**Assignment**
Find the lines of data that contain the string "APERTURE", then list them.

**Collected data entries**
------------------------
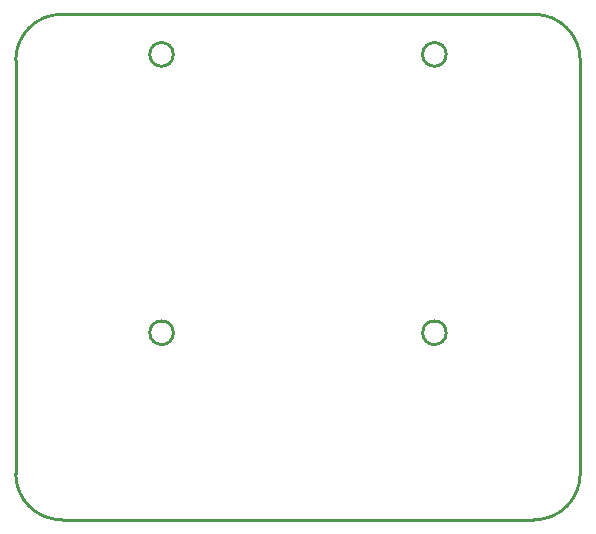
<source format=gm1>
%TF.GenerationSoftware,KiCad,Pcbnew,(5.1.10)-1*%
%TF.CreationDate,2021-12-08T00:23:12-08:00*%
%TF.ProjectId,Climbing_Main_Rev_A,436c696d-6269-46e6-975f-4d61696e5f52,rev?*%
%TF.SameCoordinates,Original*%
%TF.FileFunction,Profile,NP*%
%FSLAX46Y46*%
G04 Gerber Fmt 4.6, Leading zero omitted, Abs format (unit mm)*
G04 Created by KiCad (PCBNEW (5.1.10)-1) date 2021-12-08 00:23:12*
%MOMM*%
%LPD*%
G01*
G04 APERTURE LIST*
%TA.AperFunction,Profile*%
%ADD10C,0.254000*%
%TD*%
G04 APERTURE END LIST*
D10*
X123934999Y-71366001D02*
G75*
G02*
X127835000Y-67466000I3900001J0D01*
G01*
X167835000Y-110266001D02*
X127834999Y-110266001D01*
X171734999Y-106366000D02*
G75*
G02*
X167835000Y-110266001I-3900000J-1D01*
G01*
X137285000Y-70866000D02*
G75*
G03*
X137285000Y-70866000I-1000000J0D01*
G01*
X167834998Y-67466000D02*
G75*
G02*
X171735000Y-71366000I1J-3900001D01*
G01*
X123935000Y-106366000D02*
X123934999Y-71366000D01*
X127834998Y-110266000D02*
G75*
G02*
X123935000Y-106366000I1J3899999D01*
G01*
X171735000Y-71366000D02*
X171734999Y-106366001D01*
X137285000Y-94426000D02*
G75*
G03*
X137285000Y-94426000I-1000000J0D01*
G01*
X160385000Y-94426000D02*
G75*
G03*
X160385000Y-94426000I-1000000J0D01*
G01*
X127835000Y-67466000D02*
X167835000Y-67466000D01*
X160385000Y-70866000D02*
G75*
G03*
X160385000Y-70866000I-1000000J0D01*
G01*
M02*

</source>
------------------------
**Answer for the task**
G04 APERTURE LIST*
G04 APERTURE END LIST*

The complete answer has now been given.